UPDATED AUG. 21, 2020
If you missed seeing construction cranes over downtown Cleveland, you may not have to wait long for their return. With the city's approval of final designs tomorrow for the City Club Apartments, the first of several cranes likely in 2021 could sprout in the spring.
A member of the development team for City Club Apartments said the project is on track to break ground in November for the firm's first project in Cleveland. The comments were made this week at City Planning Commission and at the city's Downtown/Flats Design Review Committee. Both panels unanimously approved final designs for the project.
"The developer is doing everything they can to start construction in November," said Denver Brooker, a principal at Vocon Partners LLC, the project's architect. "A lot has changed in the world since February (when Planning Commission last reviewed City Club Apartments) but this project has stayed the course."
But sources said that City Club Apartments was able to nail down financing for its proposed 23-story Cleveland tower at 720 Euclid Ave. Part of that financing involved refinancing City Club's Cincinnati property through the issuance of $68.5 million in debt by Asia Capital Real Estate.
City Club said in a press release this week it has $750 million worth of projects under development/construction in Cincinnati, Detroit, Chicago, Pittsburgh, Minneapolis, Kansas City, Louisville and Cleveland with expansion planned for the East Coast.
The 250,000-square-foot Cleveland tower has a projected construction cost in the $85 million to $100 million range. That's based on the construction costs of two other Euclid Avenue apartment towers built in the last two years -- the 28-story Beacon and the 34-story Lumen. The latter is Ohio's tallest residential building at 396 feet.
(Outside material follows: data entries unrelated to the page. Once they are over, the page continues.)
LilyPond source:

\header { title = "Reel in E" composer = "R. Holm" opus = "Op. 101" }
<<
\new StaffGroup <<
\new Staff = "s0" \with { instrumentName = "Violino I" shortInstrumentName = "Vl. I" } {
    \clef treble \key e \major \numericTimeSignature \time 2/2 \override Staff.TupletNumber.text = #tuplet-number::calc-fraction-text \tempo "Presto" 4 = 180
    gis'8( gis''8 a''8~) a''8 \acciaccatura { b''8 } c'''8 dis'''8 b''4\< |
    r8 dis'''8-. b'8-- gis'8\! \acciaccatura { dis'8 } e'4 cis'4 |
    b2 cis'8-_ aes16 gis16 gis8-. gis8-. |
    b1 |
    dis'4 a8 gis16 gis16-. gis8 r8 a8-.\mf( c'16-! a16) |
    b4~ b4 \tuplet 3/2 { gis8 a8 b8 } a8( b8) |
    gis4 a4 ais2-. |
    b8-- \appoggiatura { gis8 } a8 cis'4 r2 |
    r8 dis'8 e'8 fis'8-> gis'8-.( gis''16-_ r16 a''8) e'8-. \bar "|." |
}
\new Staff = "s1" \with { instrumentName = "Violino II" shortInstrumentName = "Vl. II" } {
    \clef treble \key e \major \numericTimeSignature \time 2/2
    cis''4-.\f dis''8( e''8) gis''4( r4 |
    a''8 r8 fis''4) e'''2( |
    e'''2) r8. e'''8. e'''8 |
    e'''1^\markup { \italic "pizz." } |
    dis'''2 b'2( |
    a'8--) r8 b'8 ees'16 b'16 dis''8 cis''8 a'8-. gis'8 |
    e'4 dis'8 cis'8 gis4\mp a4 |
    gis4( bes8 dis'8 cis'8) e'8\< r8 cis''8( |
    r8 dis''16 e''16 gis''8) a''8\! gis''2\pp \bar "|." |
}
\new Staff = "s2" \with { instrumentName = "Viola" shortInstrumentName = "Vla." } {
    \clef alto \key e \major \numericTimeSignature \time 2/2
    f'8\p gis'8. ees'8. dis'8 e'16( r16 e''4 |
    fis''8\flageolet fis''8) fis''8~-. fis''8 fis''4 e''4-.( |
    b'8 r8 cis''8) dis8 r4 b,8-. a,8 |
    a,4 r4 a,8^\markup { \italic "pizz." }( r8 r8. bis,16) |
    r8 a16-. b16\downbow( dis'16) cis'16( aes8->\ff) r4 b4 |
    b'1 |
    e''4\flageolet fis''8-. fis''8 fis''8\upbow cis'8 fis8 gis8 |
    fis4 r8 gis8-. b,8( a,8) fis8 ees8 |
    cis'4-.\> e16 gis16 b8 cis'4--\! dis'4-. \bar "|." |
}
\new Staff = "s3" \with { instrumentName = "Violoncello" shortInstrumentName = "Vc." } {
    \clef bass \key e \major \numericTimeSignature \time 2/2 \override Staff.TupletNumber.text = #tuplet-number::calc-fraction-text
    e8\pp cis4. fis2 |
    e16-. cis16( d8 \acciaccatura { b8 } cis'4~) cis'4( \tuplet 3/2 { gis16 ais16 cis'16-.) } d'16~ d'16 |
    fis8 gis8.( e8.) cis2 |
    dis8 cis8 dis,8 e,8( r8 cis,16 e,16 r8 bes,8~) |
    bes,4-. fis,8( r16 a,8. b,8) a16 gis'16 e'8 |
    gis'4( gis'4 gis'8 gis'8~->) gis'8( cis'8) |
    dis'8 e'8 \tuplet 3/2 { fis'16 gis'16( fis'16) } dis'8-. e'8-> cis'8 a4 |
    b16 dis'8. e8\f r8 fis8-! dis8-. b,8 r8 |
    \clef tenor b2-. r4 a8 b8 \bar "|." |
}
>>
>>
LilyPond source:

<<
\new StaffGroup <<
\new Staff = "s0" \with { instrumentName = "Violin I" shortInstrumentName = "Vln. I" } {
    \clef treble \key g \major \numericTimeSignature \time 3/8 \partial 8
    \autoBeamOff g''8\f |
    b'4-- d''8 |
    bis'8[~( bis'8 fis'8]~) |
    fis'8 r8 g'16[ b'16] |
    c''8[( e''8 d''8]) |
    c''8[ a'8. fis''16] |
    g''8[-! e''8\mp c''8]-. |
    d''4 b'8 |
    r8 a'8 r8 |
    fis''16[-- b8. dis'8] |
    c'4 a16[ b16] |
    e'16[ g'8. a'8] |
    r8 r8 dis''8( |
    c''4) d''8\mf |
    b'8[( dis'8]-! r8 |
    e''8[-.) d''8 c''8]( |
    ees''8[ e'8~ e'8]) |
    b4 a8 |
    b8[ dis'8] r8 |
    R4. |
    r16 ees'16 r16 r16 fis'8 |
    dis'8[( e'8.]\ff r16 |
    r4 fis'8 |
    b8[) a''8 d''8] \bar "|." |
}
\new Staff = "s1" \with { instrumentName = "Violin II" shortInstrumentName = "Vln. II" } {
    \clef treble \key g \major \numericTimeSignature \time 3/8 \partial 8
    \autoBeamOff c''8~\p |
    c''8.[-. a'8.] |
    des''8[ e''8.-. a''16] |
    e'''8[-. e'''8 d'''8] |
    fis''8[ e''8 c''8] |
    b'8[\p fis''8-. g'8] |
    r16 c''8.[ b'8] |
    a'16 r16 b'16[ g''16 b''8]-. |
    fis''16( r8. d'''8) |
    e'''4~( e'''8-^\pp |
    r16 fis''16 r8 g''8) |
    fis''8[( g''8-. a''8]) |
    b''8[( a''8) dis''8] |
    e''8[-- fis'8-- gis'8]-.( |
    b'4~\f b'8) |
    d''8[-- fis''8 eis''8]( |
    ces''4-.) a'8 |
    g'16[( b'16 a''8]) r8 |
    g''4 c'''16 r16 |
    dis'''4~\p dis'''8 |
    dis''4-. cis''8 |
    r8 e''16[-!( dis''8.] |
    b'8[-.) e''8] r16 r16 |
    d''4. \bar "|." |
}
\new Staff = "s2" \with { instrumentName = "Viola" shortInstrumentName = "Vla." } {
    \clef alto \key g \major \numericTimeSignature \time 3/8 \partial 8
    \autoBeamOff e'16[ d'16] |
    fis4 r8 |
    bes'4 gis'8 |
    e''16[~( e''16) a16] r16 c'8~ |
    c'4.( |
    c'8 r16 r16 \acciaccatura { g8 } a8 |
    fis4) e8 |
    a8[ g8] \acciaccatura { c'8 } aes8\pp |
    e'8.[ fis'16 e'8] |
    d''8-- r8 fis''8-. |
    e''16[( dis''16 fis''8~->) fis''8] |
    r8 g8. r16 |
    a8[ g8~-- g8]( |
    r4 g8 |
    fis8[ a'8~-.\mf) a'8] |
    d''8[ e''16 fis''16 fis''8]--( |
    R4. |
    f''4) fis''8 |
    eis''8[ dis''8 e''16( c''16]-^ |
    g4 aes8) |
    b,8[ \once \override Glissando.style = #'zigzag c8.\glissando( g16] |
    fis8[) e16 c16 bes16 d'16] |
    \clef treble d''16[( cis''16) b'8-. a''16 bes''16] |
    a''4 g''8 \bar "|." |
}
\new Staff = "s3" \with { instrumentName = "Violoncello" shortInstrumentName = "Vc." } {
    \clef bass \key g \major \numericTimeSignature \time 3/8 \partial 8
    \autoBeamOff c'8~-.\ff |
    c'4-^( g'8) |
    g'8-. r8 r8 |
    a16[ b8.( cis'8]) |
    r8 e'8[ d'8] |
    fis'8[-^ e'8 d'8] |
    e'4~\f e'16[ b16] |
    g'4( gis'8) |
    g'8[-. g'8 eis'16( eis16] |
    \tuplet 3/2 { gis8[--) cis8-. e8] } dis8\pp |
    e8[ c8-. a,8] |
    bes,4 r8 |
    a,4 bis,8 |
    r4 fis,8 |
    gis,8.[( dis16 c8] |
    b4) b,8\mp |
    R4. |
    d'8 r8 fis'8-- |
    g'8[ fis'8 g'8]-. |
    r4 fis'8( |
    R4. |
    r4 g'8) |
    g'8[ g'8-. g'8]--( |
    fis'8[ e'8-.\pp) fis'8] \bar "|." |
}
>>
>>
City Club's tower is proposed to reach to 241 feet in structural height but a rooftop decorative element could bring that to about 250 feet.
Although this tower will be shorter than the two latest apartment towers, it promises a dynamic street presence featuring a glassy, two-level retail/lobby base and extensive landscaping, including "four season" vegetation that would incorporate fake plants above the building's lobby. The owner will maintain the real and fake vegetation. Proposed retail includes a cafe, restaurant and a doggy day care business. On the rooftop amenity deck would be an indoor/outdoor terrace and swimming pool.
In between, City Club and its design team at Cleveland-based Vocon proposed about 313 market-rate apartments, roughly half of which will be 400-square-foot studio apartments. The smaller units will be marketed to younger residents who have been priced out of the downtown market. There will also be one-, two- and three-bedroom units measuring up to 1,400 square feet, according to schematic plans approved by Planning Commission Feb. 21. That housing mix hasn't changed in this final plan.
"The design is exhuberant and iconic," said design-review committee member Jack Bialosky. "But it is a fashion statement in some ways. I look forward to a conversation about it (the design) in 20 years."
The City Club Apartments, named after the development and management company, has no connection to the Cleveland City Club meeting and event venue located next door at 850 Euclid. The site for the apartment building was chosen because it is currently one of the last surface parking lots left on Euclid downtown.